Gründe abzuraten sind:

  • Unrealistische Erwartung
  • Medizinische Kontraindikationen / Psychiatrische Störungen
  • Dysmorphophobie / Körperschemastörung: Patientenseitig für den Arzt nicht nachvollziehbare Abscheu der Nase gegenüber. Die betroffenen Patienten leiden wahnsinnig unter ihrer Nase, die Sie als abscheulich empfinden. Oft fallen Begriffe wie "ich hasse meine Nase". Die Wirklichkeit steht im Kontrast zu der subjektiven Empfindung. In manchen Fällen gelingt es uns trotz bestem Willen nicht, das Problem überhaupt zu erkennen. Diese Patienten darf man nicht operieren. Operationen bei Dysmorphophoben erzeugen keine Gesundheit und lösen das Problem nicht: entweder besteht weiter massive Unzufriedenheit mit der verhassten Nase oder es wird ein anderes Organ herausgepickt, das von nun an "Schuld" am Unglück ist. 

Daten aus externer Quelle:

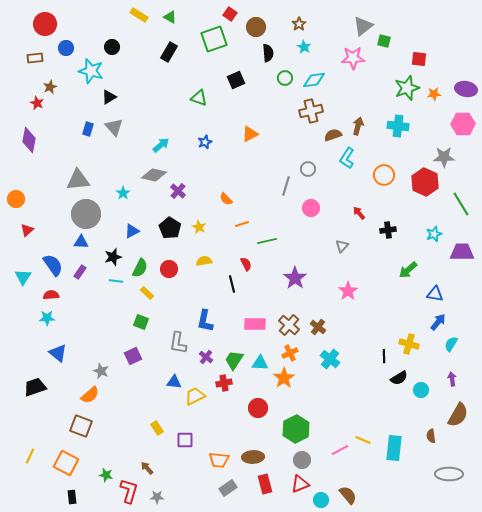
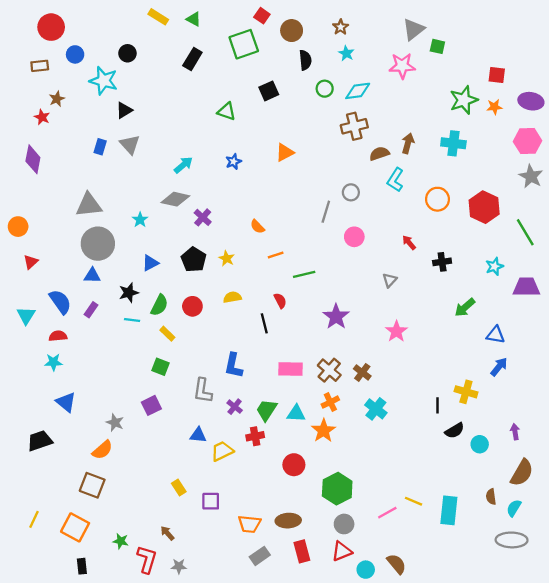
red square: (419, 59) -> (497, 75), moved
gray star: (444, 157) -> (531, 176), moved, turned 30
cyan semicircle: (451, 344) -> (514, 508), moved

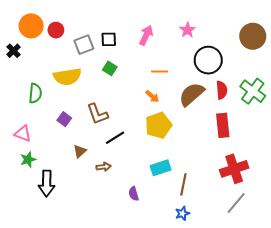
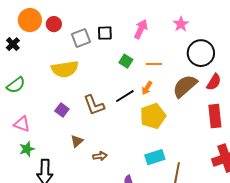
green square: (110, 68) -> (126, 61), moved
red semicircle: (222, 90) -> (214, 82), turned 36
green semicircle: (35, 93) -> (16, 85), moved, turned 48
orange arrow: (152, 96) -> (147, 88), turned 80
black line: (115, 138) -> (125, 96), moved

  • Wenn wir den Wunsch nicht verstehen. Dies ist bei Männern häufiger. In unserer eigenen ästhetischen Empfindung stören uns in einem markanten Männergesicht markante Nasen nicht - im Gegenteil, oft empfinden wir subjektiv eine Hakennase in einem charaktervollen Männergesicht als attraktiv. Wir operieren nur, wenn wir das Problem nicht nur verstehen, sondern auch empfinden. Die Zahl der männlichen Interessenten, bei denen wir von einer Nasenoperation abgeraten haben war prozentual so hoch, dass bei der Knappheit unseres Terminkalenders letztlich die Entscheidung gefallen ist, nur noch Nasenberatungen bei Frauen anzubieten. Aber auch bei Frauen gibt es die Situation, dass wir den Wunsch nicht nachvollziehen können. Immer dann operieren wir nicht.
  • Wenn die gegenseitige Sympathie und das Vertrauen nicht gegeben sind. Die Patientin sucht sich ihren Operateur sorgfältig aus - wir suchen uns unsere Patientinnen möglichst ebenso sorgfältig aus. Es muss passen, denn ein einmal eingeschlagener Weg muss zu Ende gegangen werden. Wenn Sympathie und Vertrauen da sind, lässt sich auch manche Klippe spielend meistern. Auch wir wollen an der Behandlung Freude haben!
  • Wir nehmen nur Operationen an, bei denen wir uns in unserem Umfeld als kompetent empfinden. Es gibt Veränderungen, bei denen wir nicht ausreichend erfahren sind (z.B. Spaltnasen) oder das Umfeld der Privatklinik keine ausreichende Sicherheit gibt (schwere Begleiterkrankungen, Gerinnungsstörungen).